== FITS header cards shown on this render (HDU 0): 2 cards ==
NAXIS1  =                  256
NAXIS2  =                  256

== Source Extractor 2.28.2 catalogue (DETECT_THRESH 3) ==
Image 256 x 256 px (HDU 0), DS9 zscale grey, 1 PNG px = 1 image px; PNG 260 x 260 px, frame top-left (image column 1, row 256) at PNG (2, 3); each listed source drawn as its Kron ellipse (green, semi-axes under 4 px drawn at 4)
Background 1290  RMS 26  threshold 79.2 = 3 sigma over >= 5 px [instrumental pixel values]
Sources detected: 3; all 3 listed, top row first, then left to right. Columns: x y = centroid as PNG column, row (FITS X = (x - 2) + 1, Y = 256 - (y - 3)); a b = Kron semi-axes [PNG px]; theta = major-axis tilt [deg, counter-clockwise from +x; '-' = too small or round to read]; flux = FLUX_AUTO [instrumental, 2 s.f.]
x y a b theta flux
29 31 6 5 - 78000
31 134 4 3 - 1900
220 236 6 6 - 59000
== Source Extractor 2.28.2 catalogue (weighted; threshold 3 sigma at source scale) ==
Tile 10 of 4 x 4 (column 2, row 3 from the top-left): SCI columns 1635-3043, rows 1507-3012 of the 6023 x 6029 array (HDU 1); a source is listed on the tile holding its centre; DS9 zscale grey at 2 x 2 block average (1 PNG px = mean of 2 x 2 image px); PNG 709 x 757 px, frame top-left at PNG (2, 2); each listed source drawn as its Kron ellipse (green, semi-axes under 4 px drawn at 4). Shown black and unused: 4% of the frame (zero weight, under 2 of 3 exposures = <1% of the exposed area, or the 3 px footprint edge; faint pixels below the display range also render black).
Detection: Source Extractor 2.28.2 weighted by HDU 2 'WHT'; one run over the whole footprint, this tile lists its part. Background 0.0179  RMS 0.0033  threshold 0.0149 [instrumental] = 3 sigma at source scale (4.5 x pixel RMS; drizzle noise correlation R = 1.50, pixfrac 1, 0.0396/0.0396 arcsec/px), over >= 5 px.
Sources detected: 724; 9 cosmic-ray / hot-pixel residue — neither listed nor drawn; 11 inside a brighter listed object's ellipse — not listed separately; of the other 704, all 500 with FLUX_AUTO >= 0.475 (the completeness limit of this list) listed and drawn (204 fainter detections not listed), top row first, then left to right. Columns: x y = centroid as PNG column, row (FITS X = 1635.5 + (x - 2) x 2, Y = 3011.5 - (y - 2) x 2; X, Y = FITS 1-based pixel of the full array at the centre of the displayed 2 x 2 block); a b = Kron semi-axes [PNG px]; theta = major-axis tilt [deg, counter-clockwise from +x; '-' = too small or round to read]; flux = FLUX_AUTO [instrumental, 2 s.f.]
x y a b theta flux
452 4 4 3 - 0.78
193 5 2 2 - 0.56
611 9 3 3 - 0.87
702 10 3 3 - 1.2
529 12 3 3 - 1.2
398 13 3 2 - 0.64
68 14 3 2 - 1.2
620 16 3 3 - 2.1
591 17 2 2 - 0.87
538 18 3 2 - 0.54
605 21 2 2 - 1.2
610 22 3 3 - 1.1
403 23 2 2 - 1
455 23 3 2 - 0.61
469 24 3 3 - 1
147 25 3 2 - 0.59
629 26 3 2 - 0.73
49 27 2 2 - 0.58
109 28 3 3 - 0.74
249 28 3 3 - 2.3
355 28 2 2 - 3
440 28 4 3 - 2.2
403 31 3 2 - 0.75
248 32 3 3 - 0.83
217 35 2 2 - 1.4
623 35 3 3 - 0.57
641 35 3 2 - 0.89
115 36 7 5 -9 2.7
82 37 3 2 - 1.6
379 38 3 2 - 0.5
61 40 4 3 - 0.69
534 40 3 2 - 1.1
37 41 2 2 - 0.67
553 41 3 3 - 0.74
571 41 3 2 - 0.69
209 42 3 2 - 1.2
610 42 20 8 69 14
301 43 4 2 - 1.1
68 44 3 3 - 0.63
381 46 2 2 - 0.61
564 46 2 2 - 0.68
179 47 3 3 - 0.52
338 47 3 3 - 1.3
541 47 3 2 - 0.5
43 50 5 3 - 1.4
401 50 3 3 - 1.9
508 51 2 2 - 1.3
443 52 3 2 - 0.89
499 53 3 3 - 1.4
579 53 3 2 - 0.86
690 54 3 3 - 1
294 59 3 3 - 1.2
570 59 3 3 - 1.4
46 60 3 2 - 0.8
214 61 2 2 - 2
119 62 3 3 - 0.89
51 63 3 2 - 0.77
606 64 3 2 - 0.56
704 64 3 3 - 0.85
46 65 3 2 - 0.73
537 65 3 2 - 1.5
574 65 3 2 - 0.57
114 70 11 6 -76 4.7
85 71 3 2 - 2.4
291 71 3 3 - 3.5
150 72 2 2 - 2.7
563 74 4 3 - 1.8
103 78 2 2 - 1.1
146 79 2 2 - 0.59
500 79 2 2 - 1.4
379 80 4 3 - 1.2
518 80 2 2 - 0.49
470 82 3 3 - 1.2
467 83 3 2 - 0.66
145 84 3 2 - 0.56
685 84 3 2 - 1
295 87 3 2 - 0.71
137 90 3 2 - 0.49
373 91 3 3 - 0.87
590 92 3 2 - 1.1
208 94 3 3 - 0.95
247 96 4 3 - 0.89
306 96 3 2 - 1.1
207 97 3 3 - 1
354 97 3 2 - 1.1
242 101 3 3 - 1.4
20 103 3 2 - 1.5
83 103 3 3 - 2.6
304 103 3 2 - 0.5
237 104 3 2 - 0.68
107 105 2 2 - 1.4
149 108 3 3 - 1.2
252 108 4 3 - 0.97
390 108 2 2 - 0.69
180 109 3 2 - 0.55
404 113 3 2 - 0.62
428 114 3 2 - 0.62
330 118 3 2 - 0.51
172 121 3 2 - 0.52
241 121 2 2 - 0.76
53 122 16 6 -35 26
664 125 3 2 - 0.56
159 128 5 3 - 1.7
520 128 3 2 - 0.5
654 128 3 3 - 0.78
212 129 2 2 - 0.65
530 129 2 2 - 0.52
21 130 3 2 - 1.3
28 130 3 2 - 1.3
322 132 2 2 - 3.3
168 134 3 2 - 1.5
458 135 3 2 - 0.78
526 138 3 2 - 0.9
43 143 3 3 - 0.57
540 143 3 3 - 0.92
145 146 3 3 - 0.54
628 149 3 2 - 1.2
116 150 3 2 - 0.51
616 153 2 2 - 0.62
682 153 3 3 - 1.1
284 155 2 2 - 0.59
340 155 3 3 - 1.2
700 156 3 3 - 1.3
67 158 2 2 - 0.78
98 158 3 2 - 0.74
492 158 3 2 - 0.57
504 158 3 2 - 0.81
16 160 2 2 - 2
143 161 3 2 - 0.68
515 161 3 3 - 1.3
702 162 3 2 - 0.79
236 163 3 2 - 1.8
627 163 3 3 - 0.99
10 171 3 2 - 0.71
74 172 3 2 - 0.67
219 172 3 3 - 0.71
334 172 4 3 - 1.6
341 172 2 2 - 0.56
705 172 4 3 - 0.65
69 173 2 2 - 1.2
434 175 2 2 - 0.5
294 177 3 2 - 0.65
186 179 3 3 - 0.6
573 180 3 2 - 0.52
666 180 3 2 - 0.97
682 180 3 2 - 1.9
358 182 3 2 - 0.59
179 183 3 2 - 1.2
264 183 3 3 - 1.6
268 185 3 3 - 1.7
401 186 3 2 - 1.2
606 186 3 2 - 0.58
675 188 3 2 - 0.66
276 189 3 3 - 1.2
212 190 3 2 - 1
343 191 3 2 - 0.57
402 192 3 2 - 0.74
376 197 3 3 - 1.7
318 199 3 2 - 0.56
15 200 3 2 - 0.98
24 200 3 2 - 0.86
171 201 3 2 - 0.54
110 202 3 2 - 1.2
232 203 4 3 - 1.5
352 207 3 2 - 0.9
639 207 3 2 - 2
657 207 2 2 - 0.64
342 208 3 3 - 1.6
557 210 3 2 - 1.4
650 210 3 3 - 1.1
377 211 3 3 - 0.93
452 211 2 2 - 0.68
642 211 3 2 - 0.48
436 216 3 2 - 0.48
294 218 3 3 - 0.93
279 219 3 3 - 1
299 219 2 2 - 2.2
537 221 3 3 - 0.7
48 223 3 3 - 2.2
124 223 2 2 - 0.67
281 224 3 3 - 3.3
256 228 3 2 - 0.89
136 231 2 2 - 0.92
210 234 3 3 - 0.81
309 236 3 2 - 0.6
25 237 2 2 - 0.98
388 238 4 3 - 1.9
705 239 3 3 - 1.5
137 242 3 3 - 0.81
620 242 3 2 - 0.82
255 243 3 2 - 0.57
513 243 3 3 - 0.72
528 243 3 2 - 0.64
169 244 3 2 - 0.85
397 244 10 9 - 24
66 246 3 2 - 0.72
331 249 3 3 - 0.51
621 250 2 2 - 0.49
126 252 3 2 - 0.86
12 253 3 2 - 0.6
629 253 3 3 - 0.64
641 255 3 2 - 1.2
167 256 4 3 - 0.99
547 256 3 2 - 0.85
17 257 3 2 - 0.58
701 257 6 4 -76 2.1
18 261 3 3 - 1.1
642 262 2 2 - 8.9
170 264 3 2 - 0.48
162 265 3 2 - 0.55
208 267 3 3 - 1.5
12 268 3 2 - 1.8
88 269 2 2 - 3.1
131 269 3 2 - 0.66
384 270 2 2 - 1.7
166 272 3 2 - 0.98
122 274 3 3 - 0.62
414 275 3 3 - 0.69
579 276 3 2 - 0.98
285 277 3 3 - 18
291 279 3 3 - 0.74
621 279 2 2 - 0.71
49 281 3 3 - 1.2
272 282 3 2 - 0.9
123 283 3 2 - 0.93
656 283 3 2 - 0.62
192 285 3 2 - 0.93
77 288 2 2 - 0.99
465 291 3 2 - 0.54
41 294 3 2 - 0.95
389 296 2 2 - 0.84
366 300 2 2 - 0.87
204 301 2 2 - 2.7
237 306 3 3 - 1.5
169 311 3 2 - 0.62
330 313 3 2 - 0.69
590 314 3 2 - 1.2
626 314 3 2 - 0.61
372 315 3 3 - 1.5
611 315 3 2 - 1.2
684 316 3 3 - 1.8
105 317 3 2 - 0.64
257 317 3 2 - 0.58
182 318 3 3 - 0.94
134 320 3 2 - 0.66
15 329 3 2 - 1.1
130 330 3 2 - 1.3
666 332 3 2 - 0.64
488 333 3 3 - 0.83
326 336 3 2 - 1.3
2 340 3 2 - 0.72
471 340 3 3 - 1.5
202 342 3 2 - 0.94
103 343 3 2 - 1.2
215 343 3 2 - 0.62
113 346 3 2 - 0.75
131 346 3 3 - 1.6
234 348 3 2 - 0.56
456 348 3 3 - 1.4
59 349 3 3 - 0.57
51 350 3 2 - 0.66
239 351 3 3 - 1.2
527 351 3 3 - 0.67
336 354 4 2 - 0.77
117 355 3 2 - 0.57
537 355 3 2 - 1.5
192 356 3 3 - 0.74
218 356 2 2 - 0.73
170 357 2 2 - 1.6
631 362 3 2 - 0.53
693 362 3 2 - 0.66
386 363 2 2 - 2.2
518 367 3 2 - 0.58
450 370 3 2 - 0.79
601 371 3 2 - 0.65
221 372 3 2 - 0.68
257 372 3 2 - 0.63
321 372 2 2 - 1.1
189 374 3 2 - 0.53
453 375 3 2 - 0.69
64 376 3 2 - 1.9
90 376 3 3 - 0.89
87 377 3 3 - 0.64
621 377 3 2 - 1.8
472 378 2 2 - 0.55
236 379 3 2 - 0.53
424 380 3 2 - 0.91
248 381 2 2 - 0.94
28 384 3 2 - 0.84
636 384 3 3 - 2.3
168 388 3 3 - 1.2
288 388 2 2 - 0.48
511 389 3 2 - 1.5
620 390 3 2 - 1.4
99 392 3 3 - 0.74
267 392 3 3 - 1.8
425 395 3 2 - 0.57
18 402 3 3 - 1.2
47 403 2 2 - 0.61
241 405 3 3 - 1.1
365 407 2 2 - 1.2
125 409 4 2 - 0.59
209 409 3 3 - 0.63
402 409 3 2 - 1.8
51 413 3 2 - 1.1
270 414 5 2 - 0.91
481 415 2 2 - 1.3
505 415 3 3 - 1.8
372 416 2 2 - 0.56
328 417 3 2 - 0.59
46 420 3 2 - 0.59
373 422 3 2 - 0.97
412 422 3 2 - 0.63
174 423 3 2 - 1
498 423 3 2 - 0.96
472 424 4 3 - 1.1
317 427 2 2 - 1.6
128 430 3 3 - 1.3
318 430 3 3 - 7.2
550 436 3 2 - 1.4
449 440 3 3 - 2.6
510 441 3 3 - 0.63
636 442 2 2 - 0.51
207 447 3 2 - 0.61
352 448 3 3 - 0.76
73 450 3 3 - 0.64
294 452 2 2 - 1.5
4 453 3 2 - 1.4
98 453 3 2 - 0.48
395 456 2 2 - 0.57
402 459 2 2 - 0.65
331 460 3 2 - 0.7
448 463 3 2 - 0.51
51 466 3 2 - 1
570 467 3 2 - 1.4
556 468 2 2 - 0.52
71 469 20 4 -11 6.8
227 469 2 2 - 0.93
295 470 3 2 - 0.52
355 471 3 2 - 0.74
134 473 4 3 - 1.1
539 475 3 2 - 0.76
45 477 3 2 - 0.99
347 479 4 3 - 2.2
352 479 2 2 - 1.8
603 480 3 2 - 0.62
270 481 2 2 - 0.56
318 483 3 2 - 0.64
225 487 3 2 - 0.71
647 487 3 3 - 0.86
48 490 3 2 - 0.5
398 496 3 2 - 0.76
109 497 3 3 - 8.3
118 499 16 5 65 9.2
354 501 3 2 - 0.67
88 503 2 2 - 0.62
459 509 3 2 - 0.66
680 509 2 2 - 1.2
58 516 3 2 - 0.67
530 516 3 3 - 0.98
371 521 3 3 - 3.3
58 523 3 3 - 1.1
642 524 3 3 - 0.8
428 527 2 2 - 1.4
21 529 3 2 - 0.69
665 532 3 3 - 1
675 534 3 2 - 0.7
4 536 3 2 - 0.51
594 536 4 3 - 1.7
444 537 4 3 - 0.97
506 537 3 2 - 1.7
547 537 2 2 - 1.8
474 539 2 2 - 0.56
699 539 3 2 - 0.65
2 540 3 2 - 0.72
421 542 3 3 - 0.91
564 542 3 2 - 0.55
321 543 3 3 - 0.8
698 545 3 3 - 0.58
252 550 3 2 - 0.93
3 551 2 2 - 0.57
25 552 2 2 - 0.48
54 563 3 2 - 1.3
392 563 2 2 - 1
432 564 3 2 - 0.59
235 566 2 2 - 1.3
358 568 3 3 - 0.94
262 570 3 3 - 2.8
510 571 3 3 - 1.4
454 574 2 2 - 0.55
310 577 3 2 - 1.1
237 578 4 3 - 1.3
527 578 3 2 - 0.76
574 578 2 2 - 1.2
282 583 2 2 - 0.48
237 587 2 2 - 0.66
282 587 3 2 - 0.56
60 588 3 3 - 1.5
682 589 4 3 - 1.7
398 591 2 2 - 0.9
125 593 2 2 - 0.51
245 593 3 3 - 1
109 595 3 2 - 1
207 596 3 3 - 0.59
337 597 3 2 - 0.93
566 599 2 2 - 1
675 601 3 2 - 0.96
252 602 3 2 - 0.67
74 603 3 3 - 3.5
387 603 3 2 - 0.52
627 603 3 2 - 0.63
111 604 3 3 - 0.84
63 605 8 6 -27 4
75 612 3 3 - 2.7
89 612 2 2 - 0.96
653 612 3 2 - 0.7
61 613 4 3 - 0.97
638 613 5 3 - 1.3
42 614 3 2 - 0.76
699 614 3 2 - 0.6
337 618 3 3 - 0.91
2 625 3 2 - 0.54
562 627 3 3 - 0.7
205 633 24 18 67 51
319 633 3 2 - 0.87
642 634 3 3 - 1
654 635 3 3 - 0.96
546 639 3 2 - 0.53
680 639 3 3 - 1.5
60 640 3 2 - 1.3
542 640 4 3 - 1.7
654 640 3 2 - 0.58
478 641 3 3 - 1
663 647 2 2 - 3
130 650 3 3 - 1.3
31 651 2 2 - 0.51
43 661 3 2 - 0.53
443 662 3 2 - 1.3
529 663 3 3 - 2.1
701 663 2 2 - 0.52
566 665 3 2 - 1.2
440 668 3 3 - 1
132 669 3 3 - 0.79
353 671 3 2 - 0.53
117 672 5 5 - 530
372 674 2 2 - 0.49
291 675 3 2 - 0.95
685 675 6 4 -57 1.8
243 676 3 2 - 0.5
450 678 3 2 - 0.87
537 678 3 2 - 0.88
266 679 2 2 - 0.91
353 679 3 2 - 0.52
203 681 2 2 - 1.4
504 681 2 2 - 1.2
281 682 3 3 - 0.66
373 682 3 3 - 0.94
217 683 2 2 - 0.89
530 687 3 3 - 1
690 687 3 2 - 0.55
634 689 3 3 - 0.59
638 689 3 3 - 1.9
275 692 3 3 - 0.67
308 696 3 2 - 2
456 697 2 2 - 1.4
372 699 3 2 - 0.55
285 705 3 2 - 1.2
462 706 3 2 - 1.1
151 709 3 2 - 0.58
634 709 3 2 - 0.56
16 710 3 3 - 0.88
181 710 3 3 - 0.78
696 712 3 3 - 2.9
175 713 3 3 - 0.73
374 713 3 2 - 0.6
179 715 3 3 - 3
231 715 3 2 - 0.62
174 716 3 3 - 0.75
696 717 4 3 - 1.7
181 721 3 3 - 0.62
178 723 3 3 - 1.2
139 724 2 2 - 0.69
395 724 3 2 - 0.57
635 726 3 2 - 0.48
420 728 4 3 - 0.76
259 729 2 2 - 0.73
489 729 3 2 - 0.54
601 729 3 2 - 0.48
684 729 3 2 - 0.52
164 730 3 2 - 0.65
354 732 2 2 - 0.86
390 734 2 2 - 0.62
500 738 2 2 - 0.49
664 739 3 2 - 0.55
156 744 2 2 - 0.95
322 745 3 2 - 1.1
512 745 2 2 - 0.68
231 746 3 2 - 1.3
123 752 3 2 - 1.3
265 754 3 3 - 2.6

-----

### Exercise requirements
Can you quote the material above verbatim, starting at the line that contains "2.28.2 catalogue (DETECT_THRESH" and ending after the line that contains "2.28.2 catalogue (weighted;"?

### Exercise solution
== Source Extractor 2.28.2 catalogue (DETECT_THRESH 3) ==
Image 256 x 256 px (HDU 0), DS9 zscale grey, 1 PNG px = 1 image px; PNG 260 x 260 px, frame top-left (image column 1, row 256) at PNG (2, 3); each listed source drawn as its Kron ellipse (green, semi-axes under 4 px drawn at 4)
Background 1290  RMS 26  threshold 79.2 = 3 sigma over >= 5 px [instrumental pixel values]
Sources detected: 3; all 3 listed, top row first, then left to right. Columns: x y = centroid as PNG column, row (FITS X = (x - 2) + 1, Y = 256 - (y - 3)); a b = Kron semi-axes [PNG px]; theta = major-axis tilt [deg, counter-clockwise from +x; '-' = too small or round to read]; flux = FLUX_AUTO [instrumental, 2 s.f.]
x y a b theta flux
29 31 6 5 - 78000
31 134 4 3 - 1900
220 236 6 6 - 59000
== Source Extractor 2.28.2 catalogue (weighted; threshold 3 sigma at source scale) ==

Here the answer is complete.